Scalable Fabrication of >90 cm 2 Perovskite Solar Modules with >1000 h Operational Stability Based on the Intermediate Phase Strategy

In addition to high efficiencies, upscaling and long-term operational stability are key pre-requisites for moving perovskite solar cells toward commercial applications. In this work, a strategy to fabricate large-area uniform and dense perovskite films with a thickness over one-micrometer via a two-step coating process by introducing NH4Cl as an additive in the PbI2 precursor solution is developed. Incorporation of NH4Cl induces the formation of the intermediate phases of x[NH4+]·[PbI2Clx]x− and HPbI3−xClx, which can effectively retard the crystallization rate of perovskite leading to uniform and compact full-coverage perovskite layers across large areas with high crystallinity, large grain sizes, and small surface roughness.
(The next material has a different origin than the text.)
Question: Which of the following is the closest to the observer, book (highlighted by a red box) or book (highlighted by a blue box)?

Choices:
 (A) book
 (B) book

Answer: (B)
The 5 × 5 and 10 × 10 cm2 perovskite solar modules (PSMs) based on this method achieve a power conversion efficiency (PCE) of 14.55% and 10.25%, respectively. These PSMs also exhibit good operational stability with a T80 lifetime (the time during which the solar module PCE drops to 80% of its initial value) under continuous light illumination exceeding 1600 h (5 × 5 cm2) and 1100 h (10 × 10 cm2), respectively.